NIGERIA’s Education Minister, Mallam Adamu Adamu, while inaugurating some projects in Yola, Adamawa State recently, averred that a number of graduates from tertiary institutions of learning in the country weren’t worth their weight in gold because they could neither write nor read correctly. Many of them still struggle with writing applications. The Education Minister, who was represented on the occasion by the Director of Tertiary Education in the Federal Ministry of Education, Hajjiya Rakiya Gambo Iliyasu, declared, evidently with a tone of disappointment: “Some graduates of tertiary institutions across the country cannot read or write application letters.” He explained that many could not write a full sentence without multiple corrections having to be made.

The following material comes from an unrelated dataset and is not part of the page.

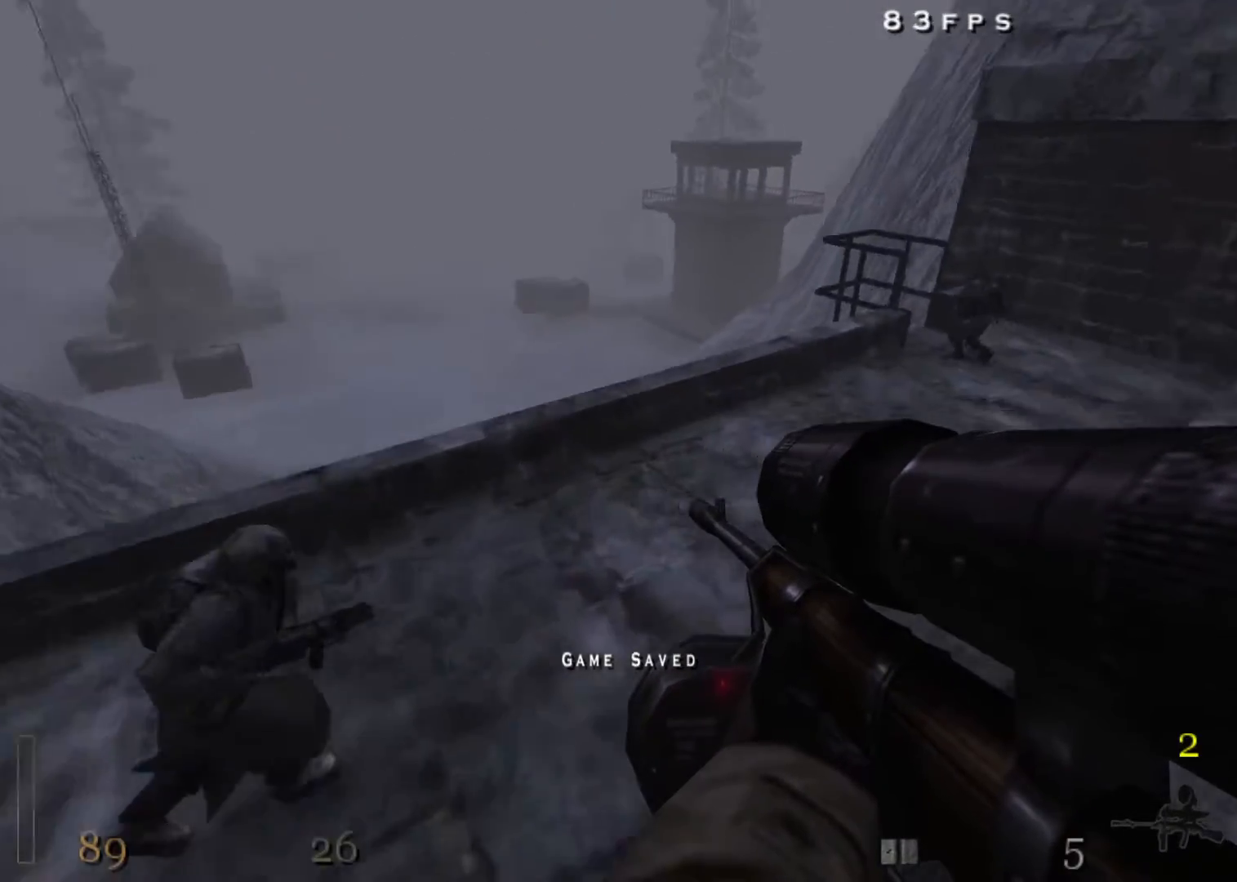
{"keys": [], "mouse": ["right"], "events": [[17, "space", "down"], [117, "shift", "up"], [167, "mouse_right", "down"], [217, "space", "up"], [300, "w", "up"], [400, "d", "up"]]}
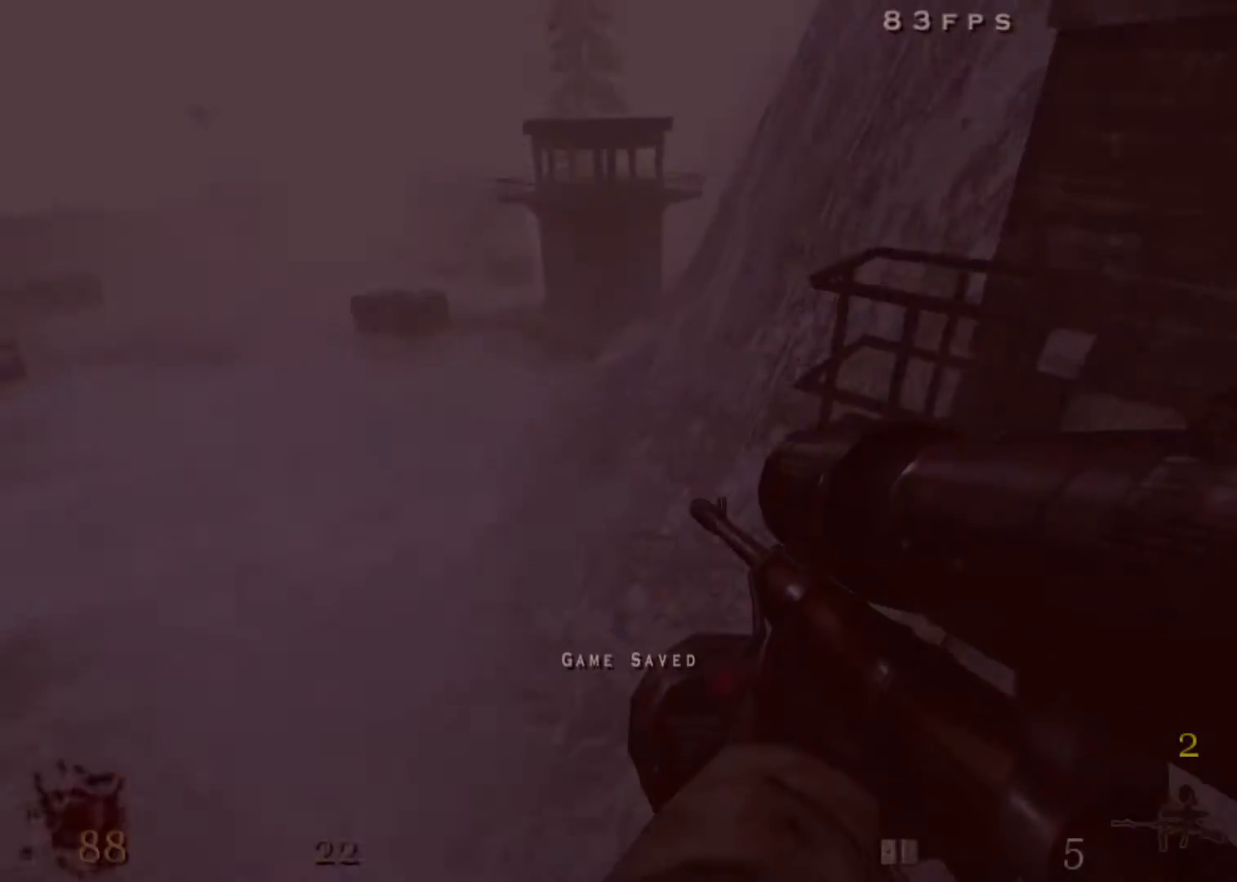
{"keys": ["a", "w"], "mouse": [], "events": [[33, "d", "down"], [367, "mouse_right", "up"], [367, "w", "down"], [417, "a", "down"], [417, "d", "up"]]}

It is indeed saddening that the country’s graduates are coming up short on their ability to read and write when they are ideally expected to have passed that stage at the Ordinary Level. The literature on the internet is awash with arguments about the poor performance in education not only with respect to the products from the country’s tertiary institutions but also in relation to people in different levels of human endeavour. It seems sufficiently clear that the country’s education system is afflicted with several maladies, many of them foundational principles and practices. For example, since the late Professor Babs Fafunwa exposed the merits of instruction in the mother tongue, has the country fully harnessed the gains of that policy? What about the issue of curriculum development?

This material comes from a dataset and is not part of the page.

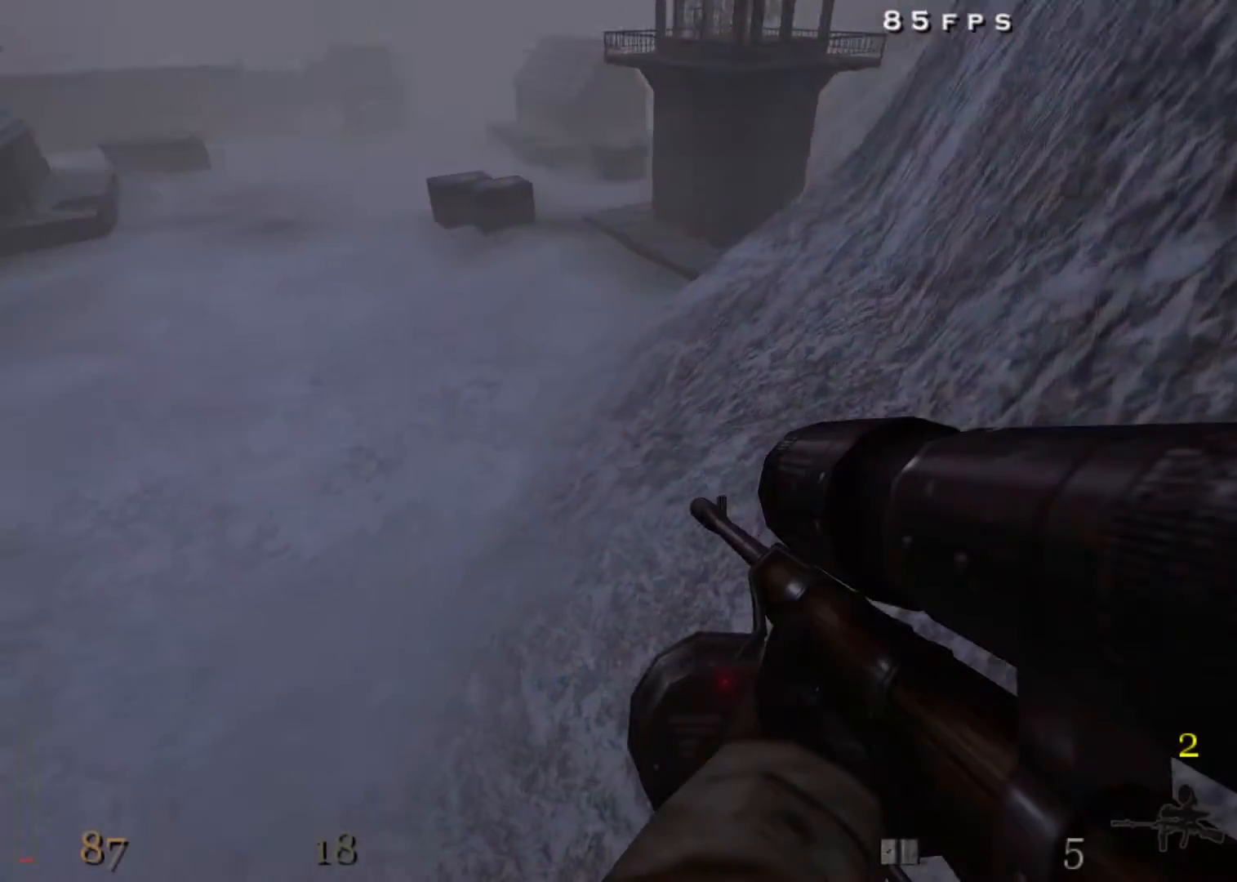
{"keys": ["d", "shift", "w"], "mouse": [], "events": [[383, "d", "down"], [383, "shift", "down"], [433, "a", "up"]]}
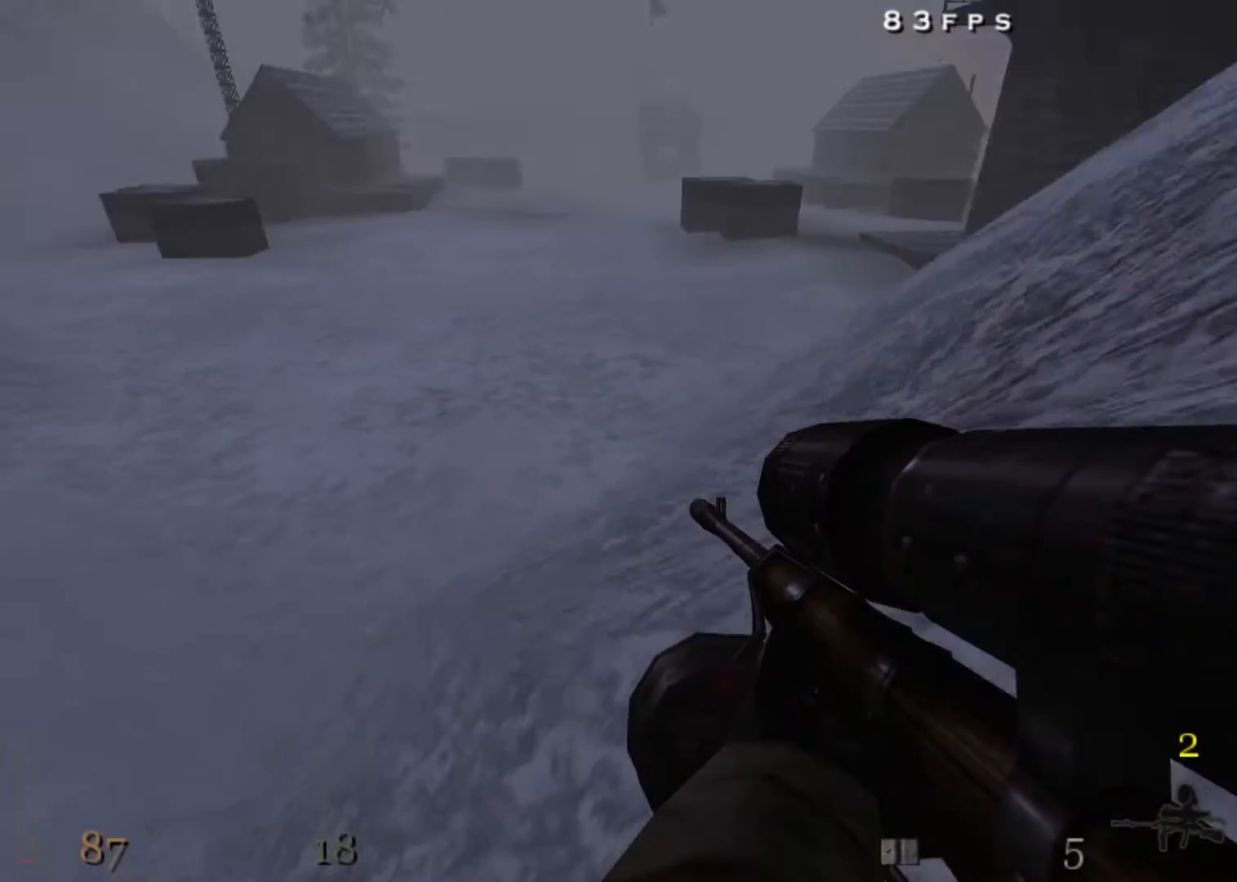
{"keys": ["d", "shift", "space", "w"], "mouse": [], "events": [[350, "space", "down"]]}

The truth is that the Nigerian education system is afflicted with legions of maladies, and the fact that graduates do not betray enough enlightenment to be employable is only a logical corollary. Many learn by rote and are grossly deficient in the area of practical application of knowledge. They are often unable to solve practical problems in their respective places of work. The problems of Nigerian graduates therefore go beyond the issue of being able to read and write even if those are core issues of concern. But having identified problems, it is still within the jurisdiction of the Honourable Minister to find solutions to them.  The Academic Staff Union of Nigerian Universities (ASUU) has for instance been on strike for an entire academic session in the public universities and there hasn’t been any demonstration of empathy or concern by the government. It is within the purview of the Minister of Education to influence negotiations that could resolve the impasse, but that remains a pipe dream. He has time to complain though that the country’s graduates are not literate enough to be employed.

Truth be told, the minister’s complaint about the Nigerian graduates are not really helpful to the country. What would be helpful is for him to come up with suggestions for overall improvements in the education sector, from primary schools to tertiary institutions. This would apparently address the problems of reading and writing and make the country’s graduates readily employable. The minister cannot justifiably be sitting on the fence as it were and thumbing down the products of the flawed sector which he supervises. That’s not acceptable.

The visceral criticism of the Nigerian education sector seems very much like the case of a restaurant’s chef turning up his nose at the meals and deserts served at the same restaurant. The fact that there are many problems in the education sector is not debatable. The question is whether Mallam Adamu Adamu is ready to offer solutions or is merely content to excoriate a system which he has an opportunity to change.